The world's top two cola makers, PepsiCo and Coca-Cola, warned of pressure on profits this year from a relentless rise in costs after trouncing sales expectations on robust demand and price increases.
Costs from aluminium cans to labor and shipping have surged due to pandemic-induced disruptions and the spread of the Omicron coronavirus variant, and the companies have responded with price hikes.
However, with costs still high and supply bottlenecks showing no signs of easing, analysts have cautioned that the price hikes will not likely be enough to fully cushion packaged food makers' profit margins.
For Coca-Cola, adjusted operating margin fell to 22.1% in the fourth quarter, from 27.3% a year earlier. PepsiCo's adjusted core operating margin declined 183 basis points.
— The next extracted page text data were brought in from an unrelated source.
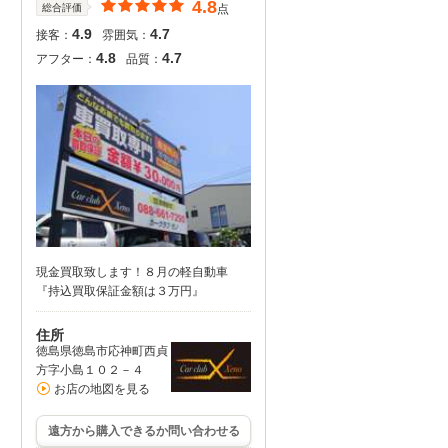
4.8
総合評価
点
4.9
4.7
接客：
雰囲気：
4.8
4.7
アフター：
品質：
現金買取致します！８月の軽自動車
『持込買取保証金額は３万円』
住所
徳島県徳島市応神町西貞
方字小島１０２－４
お店の地図を見る
遠方から購入できるか問い合わせる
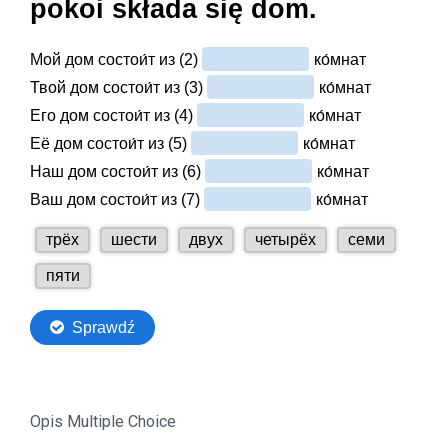
Opis Multiple Choice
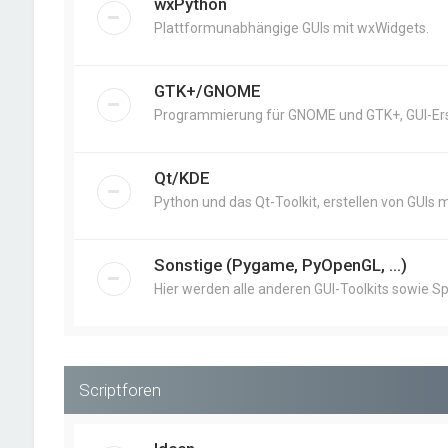
wxPython
Plattformunabhängige GUIs mit wxWidgets.
GTK+/GNOME
Programmierung für GNOME und GTK+, GUI-Erst
Qt/KDE
Python und das Qt-Toolkit, erstellen von GUIs m
Sonstige (Pygame, PyOpenGL, ...)
Hier werden alle anderen GUI-Toolkits sowie Sp
Scriptforen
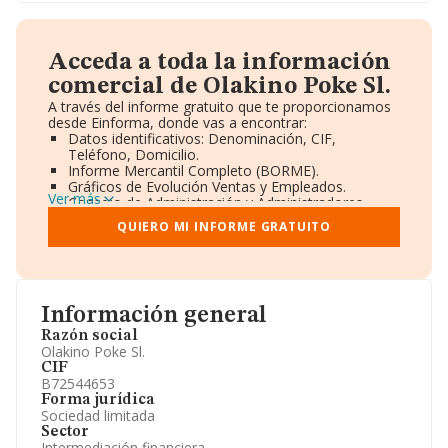
Acceda a toda la información
comercial de Olakino Poke Sl.
A través del informe gratuito que te proporcionamos
desde Einforma, donde vas a encontrar:
Datos identificativos: Denominación, CIF,
Teléfono, Domicilio.
Informe Mercantil Completo (BORME).
Gráficos de Evolución Ventas y Empleados.
Ver más
Consejo de Administración y Administradores.
Directivos y Ejecutivos.
QUIERO MI INFORME GRATUITO
Accionistas.
Participaciones y Vinculaciones en otras empresas.
Artículos de prensa publicados sobre la empresa.
Información oficial y registral complementaria.
Información general
Razón social
Olakino Poke Sl.
CIF
B72544653
Forma jurídica
Sociedad limitada
Sector
Intermediación financiera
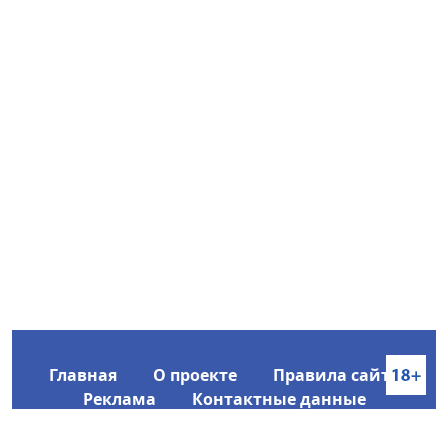
Главная
О проекте
Правила сайта
Реклама
Контактные данные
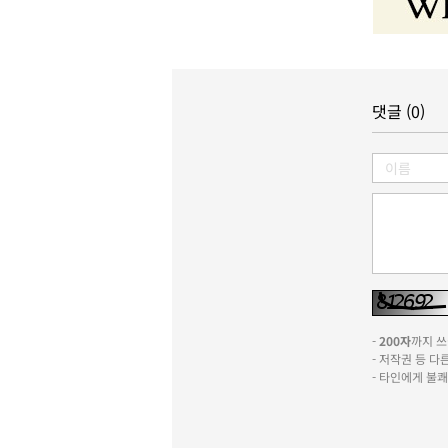
댓글 (0)
-
200자
까지 쓰실
- 저작권 등 
- 타인에게 불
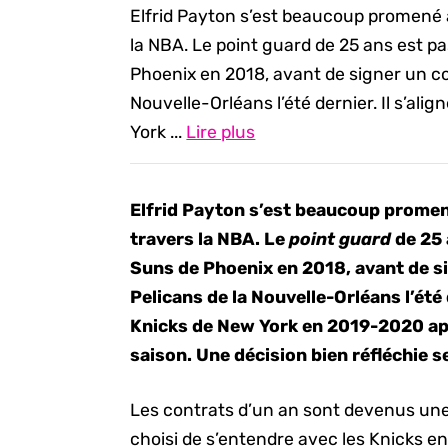
Elfrid Payton s’est beaucoup promené 
la NBA. Le point guard de 25 ans est p
Phoenix en 2018, avant de signer un co
Nouvelle-Orléans l’été dernier. Il s’al
York ...
Lire plus
Elfrid Payton s’est beaucoup promen
travers la NBA. Le
point guard
de 25 
Suns de Phoenix en 2018, avant de si
Pelicans de la Nouvelle-Orléans l’été 
Knicks de New York en 2019-2020 apr
saison. Une décision bien réfléchie se
Les contrats d’un an sont devenus une 
choisi de s’entendre avec les Knicks en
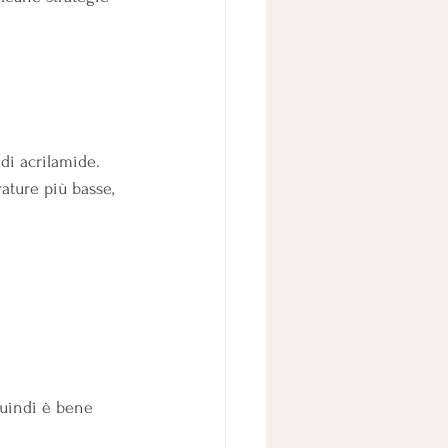
di acrilamide. 
ature più basse, 
quindi è bene 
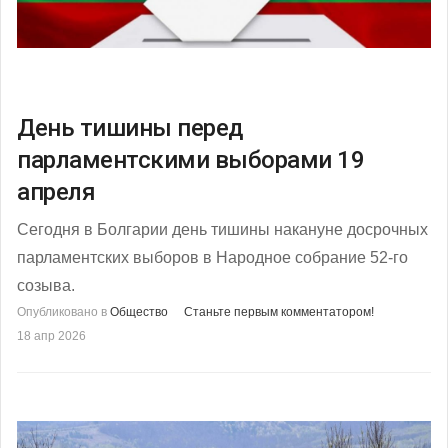
День тишины перед
парламентскими выборами 19
апреля
Cегодня в Болгарии день тишины накануне досрочных
парламентских выборов в Народное собрание 52-го
созыва.
Опубликовано в
Общество
Станьте первым комментатором!
18 апр 2026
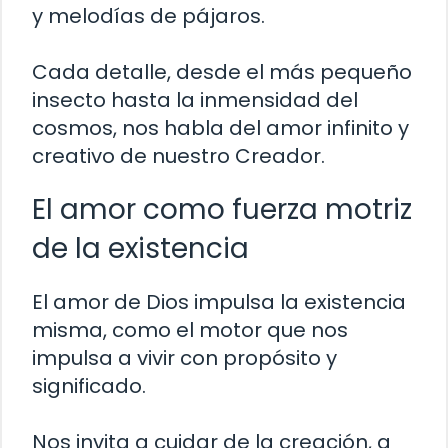
y melodías de pájaros.
Cada detalle, desde el más pequeño
insecto hasta la inmensidad del
cosmos, nos habla del amor infinito y
creativo de nuestro Creador.
El amor como fuerza motriz
de la existencia
El amor de Dios impulsa la existencia
misma, como el motor que nos
impulsa a vivir con propósito y
significado.
Nos invita a cuidar de la creación, a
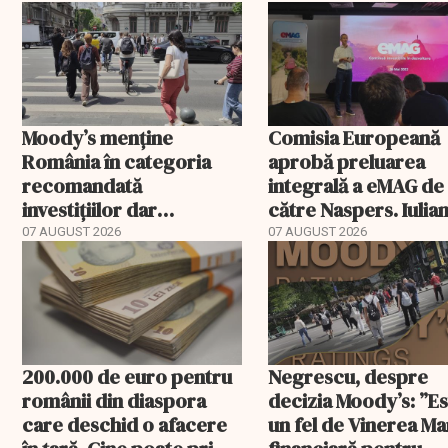
Moody’s menține
Comisia Europeană
România în categoria
aprobă preluarea
recomandată
integrală a eMAG de
investițiilor dar
către Naspers. Iulia
transmite un
Stanciu iese din
07 AUGUST 2026
07 AUGUST 2026
avertisment
acționariat
200.000 de euro pentru
Negrescu, despre
românii din diaspora
decizia Moody’s: ”E
care deschid o afacere
un fel de Vinerea M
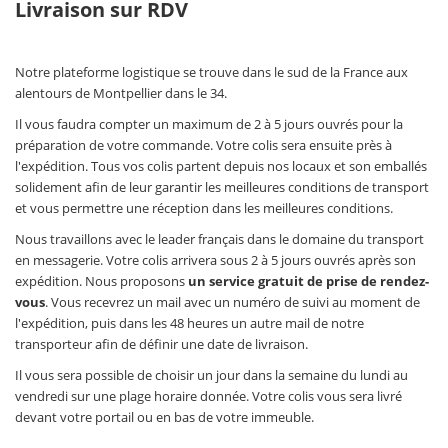
Livraison sur RDV
Notre plateforme logistique se trouve dans le sud de la France aux
alentours de Montpellier dans le 34.
Il vous faudra compter un maximum de 2 à 5 jours ouvrés pour la
préparation de votre commande. Votre colis sera ensuite près à
l'expédition. Tous vos colis partent depuis nos locaux et son emballés
solidement afin de leur garantir les meilleures conditions de transport
et vous permettre une réception dans les meilleures conditions.
Nous travaillons avec le leader français dans le domaine du transport
en messagerie. Votre colis arrivera sous 2 à 5 jours ouvrés après son
expédition. Nous proposons
un service gratuit de prise de rendez-
vous
. Vous recevrez un mail avec un numéro de suivi au moment de
l'expédition, puis dans les 48 heures un autre mail de notre
transporteur afin de définir une date de livraison.
Il vous sera possible de choisir un jour dans la semaine du lundi au
vendredi sur une plage horaire donnée. Votre colis vous sera livré
devant votre portail ou en bas de votre immeuble.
'Extraordinarily Challenging Cost Environment'
"Even PepsiCo is proving susceptible to the extraordinarily challenging cost environment," Barclays analyst Lauren Lieberman wrote in a note.
PepsiCo expects fiscal 2022 core earnings of $6.67 per share, below analysts' expectations of $6.73, according to IBES data from Refinitiv.
Coca-Cola forecast full-year adjusted earnings per share to increase 5% to 6% from the $2.32 posted in 2021, compared with estimates of a 6% rise.
The companies' shares were flat in premarket trading.
PepsiCo chief financial officer Hugh Johnston told Reuters that the company could potentially raise prices further later in the year if costs climb more than its expectations, and did not rule out some product shortages.
"We control our supply chain basically all the way to the shelf. That puts us in a relatively better position, but I wouldn't say we're not going to have challenges. We're not immune to that," Johnston said.
PepsiCo's net revenue rose 12.4% to $25.25 billion (€22.2 billion) in the fourth quarter, beating estimates of $24.24 billion (€21.3 billion), while Coca-Cola's adjusted revenue rose 10.1% to $9.47 billion (€8.3 billion), topping estimates of $8.96 billion.
PepsiCo also announced a 7% increase in annual dividend and a new $10 billion stock buyback programme.